[PROBLEM TO SOLVE] From the data that follows, print exactly the lines starting at the one containing "(segment (start 154.178" and ending at the one containing "(segment (start 158.242"; include both of them and nothing more.

[Electronic design automation data]
·····

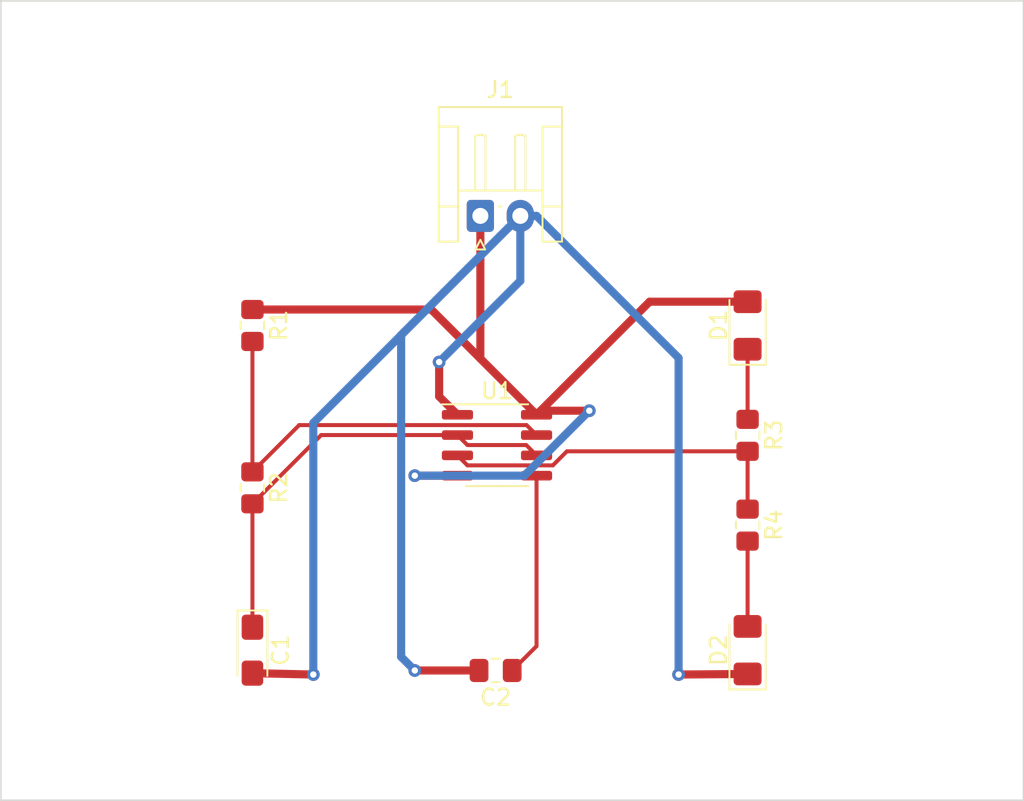
<source format=kicad_pcb>
(kicad_pcb (version 20221018) (generator pcbnew)

  (general
    (thickness 1.6)
  )

  (paper "A4")
  (layers
    (0 "F.Cu" signal)
    (31 "B.Cu" signal)
    (32 "B.Adhes" user "B.Adhesive")
    (33 "F.Adhes" user "F.Adhesive")
    (34 "B.Paste" user)
    (35 "F.Paste" user)
    (36 "B.SilkS" user "B.Silkscreen")
    (37 "F.SilkS" user "F.Silkscreen")
    (38 "B.Mask" user)
    (39 "F.Mask" user)
    (40 "Dwgs.User" user "User.Drawings")
    (41 "Cmts.User" user "User.Comments")
    (42 "Eco1.User" user "User.Eco1")
    (43 "Eco2.User" user "User.Eco2")
    (44 "Edge.Cuts" user)
    (45 "Margin" user)
    (46 "B.CrtYd" user "B.Courtyard")
    (47 "F.CrtYd" user "F.Courtyard")
    (48 "B.Fab" user)
    (49 "F.Fab" user)
    (50 "User.1" user)
    (51 "User.2" user)
    (52 "User.3" user)
    (53 "User.4" user)
    (54 "User.5" user)
    (55 "User.6" user)
    (56 "User.7" user)
    (57 "User.8" user)
    (58 "User.9" user)
  )

  (setup
    (stackup
      (layer "F.SilkS" (type "Top Silk Screen"))
      (layer "F.Paste" (type "Top Solder Paste"))
      (layer "F.Mask" (type "Top Solder Mask") (thickness 0.01))
      (layer "F.Cu" (type "copper") (thickness 0.035))
      (layer "dielectric 1" (type "core") (thickness 1.51) (material "FR4") (epsilon_r 4.5) (loss_tangent 0.02))
      (layer "B.Cu" (type "copper") (thickness 0.035))
      (layer "B.Mask" (type "Bottom Solder Mask") (thickness 0.01))
      (layer "B.Paste" (type "Bottom Solder Paste"))
      (layer "B.SilkS" (type "Bottom Silk Screen"))
      (copper_finish "None")
      (dielectric_constraints no)
    )
    (pad_to_mask_clearance 0)
    (pcbplotparams
      (layerselection 0x00010fc_ffffffff)
      (plot_on_all_layers_selection 0x0000000_00000000)
      (disableapertmacros false)
      (usegerberextensions false)
      (usegerberattributes true)
      (usegerberadvancedattributes true)
      (creategerberjobfile true)
      (dashed_line_dash_ratio 12.000000)
      (dashed_line_gap_ratio 3.000000)
      (svgprecision 4)
      (plotframeref false)
      (viasonmask false)
      (mode 1)
      (useauxorigin false)
      (hpglpennumber 1)
      (hpglpenspeed 20)
      (hpglpendiameter 15.000000)
      (dxfpolygonmode true)
      (dxfimperialunits true)
      (dxfusepcbnewfont true)
      (psnegative false)
      (psa4output false)
      (plotreference true)
      (plotvalue true)
      (plotinvisibletext false)
      (sketchpadsonfab false)
      (subtractmaskfromsilk false)
      (outputformat 1)
      (mirror false)
      (drillshape 1)
      (scaleselection 1)
      (outputdirectory "")
    )
  )

  (net 0 "")
  (net 1 "/pin_2")
  (net 2 "GND")
  (net 3 "Net-(U1-CV)")
  (net 4 "Net-(D1-K)")
  (net 5 "+9V")
  (net 6 "Net-(D2-A)")
  (net 7 "/pin_7")
  (net 8 "/pin_3")

  (footprint "LED_SMD:LED_1206_3216Metric_Pad1.42x1.75mm_HandSolder" (layer "F.Cu") (at 168.148 116.84 90))

  (footprint "Resistor_SMD:R_0805_2012Metric_Pad1.20x1.40mm_HandSolder" (layer "F.Cu") (at 137.16 106.68 -90))

  (footprint "LED_SMD:LED_1206_3216Metric_Pad1.42x1.75mm_HandSolder" (layer "F.Cu") (at 168.148 96.52 90))

  (footprint "Connector_JST:JST_EH_S2B-EH_1x02_P2.50mm_Horizontal" (layer "F.Cu") (at 151.424 89.662))

  (footprint "Resistor_SMD:R_0805_2012Metric_Pad1.20x1.40mm_HandSolder" (layer "F.Cu") (at 168.148 103.394 -90))

  (footprint "Package_SO:SOIC-8_3.9x4.9mm_P1.27mm" (layer "F.Cu") (at 152.465 104.013))

  (footprint "Capacitor_Tantalum_SMD:CP_EIA-3216-18_Kemet-A_Pad1.58x1.35mm_HandSolder" (layer "F.Cu") (at 137.16 116.84 -90))

  (footprint "Capacitor_SMD:C_0805_2012Metric_Pad1.18x1.45mm_HandSolder" (layer "F.Cu") (at 152.3785 118.11 180))

  (footprint "Resistor_SMD:R_0805_2012Metric_Pad1.20x1.40mm_HandSolder" (layer "F.Cu") (at 137.16 96.52 -90))

  (footprint "Resistor_SMD:R_0805_2012Metric_Pad1.20x1.40mm_HandSolder" (layer "F.Cu") (at 168.148 109.014 -90))

  (gr_rect (start 121.412 76.2) (end 185.42 126.238)
    (stroke (width 0.1) (type default)) (fill none) (layer "Edge.Cuts") (tstamp 0ca21b19-4c26-4c5d-afe4-87c7c34ffcfa))

  (segment (start 154.295 104.003) (end 154.94 104.648) (width 0.25) (layer "F.Cu") (net 1) (tstamp 0a98ab8f-935f-473d-a86f-a02f0ad5cdfd))
  (segment (start 149.99 103.378) (end 150.615 104.003) (width 0.25) (layer "F.Cu") (net 1) (tstamp 38d800eb-3435-422f-ab48-e156c2e4d80c))
  (segment (start 137.16 107.68) (end 141.462 103.378) (width 0.25) (layer "F.Cu") (net 1) (tstamp 54c8b1ec-d0cd-48d8-908c-5517637ffaf3))
  (segment (start 141.462 103.378) (end 149.99 103.378) (width 0.25) (layer "F.Cu") (net 1) (tstamp 90d433af-432d-4b5b-b167-c123cc475fc6))
  (segment (start 137.16 107.68) (end 137.16 115.4025) (width 0.25) (layer "F.Cu") (net 1) (tstamp b1b39f43-4b29-4905-a78c-36fb92901f98))
  (segment (start 150.615 104.003) (end 154.295 104.003) (width 0.25) (layer "F.Cu") (net 1) (tstamp d98dee68-c0b0-49d4-a5e2-73cf526885bb))
  (segment (start 151.1735 118.2775) (end 151.341 118.11) (width 0.25) (layer "F.Cu") (net 2) (tstamp 0d0da0c0-7de7-4b36-b090-bf3d1f38a6d8))
  (segment (start 163.83 118.364) (end 163.8665 118.3275) (width 0.508) (layer "F.Cu") (net 2) (tstamp 2b3e1f84-8476-4355-8dd4-ddef0ea1154c))
  (segment (start 137.16 118.2775) (end 140.97 118.364) (width 0.508) (layer "F.Cu") (net 2) (tstamp 2f1cd417-cfa1-4da1-8fb0-d809e3d5e4f2))
  (segment (start 151.341 118.11) (end 147.32 118.11) (width 0.508) (layer "F.Cu") (net 2) (tstamp 574fe692-7c0d-48c8-9c65-4fc126ed6d57))
  (segment (start 140.97 118.364) (end 140.8835 118.2775) (width 0.508) (layer "F.Cu") (net 2) (tstamp 5c8024b3-c852-40b2-bb78-408e4bec3784))
  (segment (start 148.844 100.962) (end 148.844 98.806) (width 0.508) (layer "F.Cu") (net 2) (tstamp 79c8060a-e807-4ee5-b337-4429fcc49512))
  (segment (start 148.844 98.806) (end 148.844 99.06) (width 0.508) (layer "F.Cu") (net 2) (tstamp 93b11205-216d-4029-9a6e-653a038df3b5))
  (segment (start 168.148 118.3275) (end 163.83 118.364) (width 0.508) (layer "F.Cu") (net 2) (tstamp b2f577e0-f8fc-4a8f-a78c-30d6fa8397f6))
  (segment (start 149.99 102.108) (end 148.844 100.962) (width 0.508) (layer "F.Cu") (net 2) (tstamp fc678bb4-365d-42f6-9f01-6ec393e3908e))
  (via (at 163.83 118.364) (size 0.8) (drill 0.4) (layers "F.Cu" "B.Cu") (net 2) (tstamp 480bf593-4a16-4069-8047-f89940627860))
  (via (at 140.97 118.364) (size 0.8) (drill 0.4) (layers "F.Cu" "B.Cu") (net 2) (tstamp 68b21974-197d-4aa6-b361-7abe5cd7dcc6))
  (via (at 147.32 118.11) (size 0.8) (drill 0.4) (layers "F.Cu" "B.Cu") (net 2) (tstamp 85263866-0d8f-4366-8f32-408dc28e95d3))
  (via (at 148.844 98.806) (size 0.8) (drill 0.4) (layers "F.Cu" "B.Cu") (net 2) (tstamp 95b908b8-3e16-4736-ba99-5137d93fbb65))
  (segment (start 148.844 98.806) (end 153.924 93.726) (width 0.508) (layer "B.Cu") (net 2) (tstamp 2c4a8272-d223-47ca-b094-4f32da9af237))
  (segment (start 163.83 118.364) (end 163.83 98.552) (width 0.508) (layer "B.Cu") (net 2) (tstamp 336c3fb7-fe9f-45f6-96ef-bbeee97f7897))
  (segment (start 154.94 89.662) (end 153.924 89.662) (width 0.508) (layer "B.Cu") (net 2) (tstamp 37512dec-8be2-4ba4-b13d-03d1ceeadaf6))
  (segment (start 146.466 97.12) (end 153.924 89.662) (width 0.508) (layer "B.Cu") (net 2) (tstamp 43d26cad-9463-4e67-b2cc-df12f1db7866))
  (segment (start 153.924 93.726) (end 153.924 89.662) (width 0.508) (layer "B.Cu") (net 2) (tstamp 65297153-881a-40a3-b8b0-54afed220fb2))
  (segment (start 147.32 118.11) (end 146.466 117.256) (width 0.508) (layer "B.Cu") (net 2) (tstamp 68510774-c0db-4d8a-8e6e-677c9a64451f))
  (segment (start 163.83 98.552) (end 154.94 89.662) (width 0.508) (layer "B.Cu") (net 2) (tstamp 808654fd-d057-4068-a7f3-28f3a28bc74e))
  (segment (start 140.97 102.616) (end 153.924 89.662) (width 0.508) (layer "B.Cu") (net 2) (tstamp 8c4573ce-4338-4748-bec7-dc6c49ccecb6))
  (segment (start 146.466 117.256) (end 146.466 97.12) (width 0.508) (layer "B.Cu") (net 2) (tstamp a4204e31-eed8-4cc1-83d8-360a3279c0c0))
  (segment (start 140.97 118.364) (end 140.97 102.616) (width 0.508) (layer "B.Cu") (net 2) (tstamp f369020d-0518-47c7-925d-52013af73ba7))
  (segment (start 154.94 116.586) (end 153.416 118.11) (width 0.25) (layer "F.Cu") (net 3) (tstamp 06fb1b79-a105-49ab-9b31-787f1a495b0a))
  (segment (start 154.94 105.918) (end 154.94 116.586) (width 0.25) (layer "F.Cu") (net 3) (tstamp a9d9ad7a-9c59-4f05-b935-ddae668510a2))
  (segment (start 168.148 98.0075) (end 168.148 102.394) (width 0.25) (layer "F.Cu") (net 4) (tstamp 355cdb12-1513-4d69-a519-b4155f8eaac0))
  (segment (start 155.194 101.854) (end 158.242 101.854) (width 0.508) (layer "F.Cu") (net 5) (tstamp 0e21ecb1-5a3f-44ef-bbdf-9d5bc3825c62))
  (segment (start 148.352 95.52) (end 137.16 95.52) (width 0.508) (layer "F.Cu") (net 5) (tstamp 1a0f47d5-d4ff-4300-9271-e14b7873b4ff))
  (segment (start 154.94 102.108) (end 162.0155 95.0325) (width 0.508) (layer "F.Cu") (net 5) (tstamp 3e0027c2-8063-4152-8318-d737d8eea66b))
  (segment (start 154.94 102.108) (end 155.194 101.854) (width 0.25) (layer "F.Cu") (net 5) (tstamp 49b67653-d052-4125-b173-d86cc81d5313))
  (segment (start 151.424 98.592) (end 154.94 102.108) (width 0.25) (layer "F.Cu") (net 5) (tstamp 4c5a6f80-f4b7-4c14-8350-80a62f19cbe0))
  (segment (start 162.0155 95.0325) (end 168.148 95.0325) (width 0.508) (layer "F.Cu") (net 5) (tstamp 7df459c2-ef41-4afc-8f2c-a578145817c7))
  (segment (start 147.32 105.918) (end 149.99 105.918) (width 0.508) (layer "F.Cu") (net 5) (tstamp a16c9f91-d481-4720-8261-9027b8966029))
  (segment (start 151.424 89.662) (end 151.424 98.592) (width 0.508) (layer "F.Cu") (net 5) (tstamp d641b6d1-3d6d-4ee3-8fa0-824b0ef0cd63))
  (segment (start 154.94 102.108) (end 148.352 95.52) (width 0.508) (layer "F.Cu") (net 5) (tstamp dec3c87c-e884-4fe3-bd8e-e365cbdbc32e))
  (via (at 158.242 101.854) (size 0.8) (drill 0.4) (layers "F.Cu" "B.Cu") (net 5) (tstamp 1257c3a8-533b-4bc7-b51c-059158eb9a0c))
  (via (at 147.32 105.918) (size 0.8) (drill 0.4) (layers "F.Cu" "B.Cu") (net 5) (tstamp adca0d18-e76c-4ea0-8640-35fff162ae16))
  (segment (start 154.178 105.918) (end 147.32 105.918) (width 0.508) (layer "B.Cu") (net 5) (tstamp 37bfb70b-82bf-490d-bdb5-824f481bafaf))
  (segment (start 158.242 101.854) (end 154.178 105.918) (width 0.508) (layer "B.Cu") (net 5) (tstamp a71d06be-b3b3-4734-b4d5-c3d0af3c2dac))
  (segment (start 168.148 110.014) (end 168.148 115.3525) (width 0.25) (layer "F.Cu") (net 6) (tstamp 561dce43-ce02-4ab6-b31f-3cea32c24d40))
  (segment (start 137.16 105.68) (end 140.087 102.753) (width 0.25) (layer "F.Cu") (net 7) (tstamp 70806784-56ba-4270-9b0a-a114e0fe5bc1))
  (segment (start 137.16 97.52) (end 137.16 105.68) (width 0.25) (layer "F.Cu") (net 7) (tstamp 8284f70d-5c5b-4bda-bc6a-abc1cda53b2e))
  (segment (start 140.087 102.753) (end 154.315 102.753) (width 0.25) (layer "F.Cu") (net 7) (tstamp 8bc11fbe-0182-4c4f-9fbc-b7eaf8199d54))
  (segment (start 154.315 102.753) (end 154.94 103.378) (width 0.25) (layer "F.Cu") (net 7) (tstamp b674f002-7ea9-4141-b907-d369a9ec4567))
  (segment (start 155.961751 105.273) (end 150.615 105.273) (width 0.25) (layer "F.Cu") (net 8) (tstamp 47635dbc-dd43-4ec6-b6d1-0f378589eaf9))
  (segment (start 156.840751 104.394) (end 155.961751 105.273) (width 0.25) (layer "F.Cu") (net 8) (tstamp 9961880b-60e6-447a-9f5b-fa002e3ff5dd))
  (segment (start 168.148 104.394) (end 156.840751 104.394) (width 0.25) (layer "F.Cu") (net 8) (tstamp 9d8fe7c9-0d5a-4de9-ac5e-19a4d6217653))
  (segment (start 150.615 105.273) (end 149.99 104.648) (width 0.25) (layer "F.Cu") (net 8) (tstamp e3f60c82-2b86-4721-adee-d59f260cbc8e))
  (segment (start 168.148 104.394) (end 168.148 108.014) (width 0.25) (layer "F.Cu") (net 8) (tstamp ffa897ce-85d3-4ece-808d-65f47a72d9bf))

)

</source>
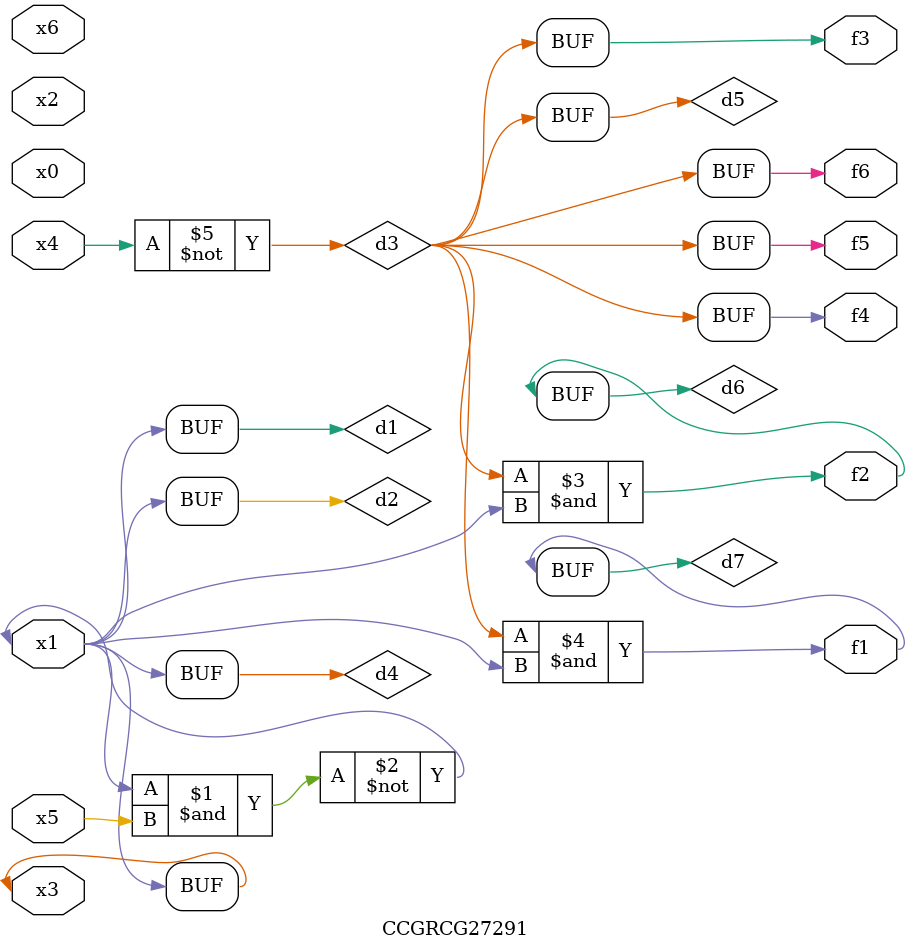
<source format=v>
module CCGRCG27291(
	input x0, x1, x2, x3, x4, x5, x6,
	output f1, f2, f3, f4, f5, f6
);

	wire d1, d2, d3, d4, d5, d6, d7;

	buf (d1, x1, x3);
	nand (d2, x1, x5);
	not (d3, x4);
	buf (d4, d1, d2);
	buf (d5, d3);
	and (d6, d3, d4);
	and (d7, d3, d4);
	assign f1 = d7;
	assign f2 = d6;
	assign f3 = d5;
	assign f4 = d5;
	assign f5 = d5;
	assign f6 = d5;
endmodule

</source>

·····

[RESPONSE AREA]
  (segment (start 154.178 105.918) (end 147.32 105.918) (width 0.508) (layer "B.Cu") (net 5) (tstamp 37bfb70b-82bf-490d-bdb5-824f481bafaf))
  (segment (start 158.242 101.854) (end 154.178 105.918) (width 0.508) (layer "B.Cu") (net 5) (tstamp a71d06be-b3b3-4734-b4d5-c3d0af3c2dac))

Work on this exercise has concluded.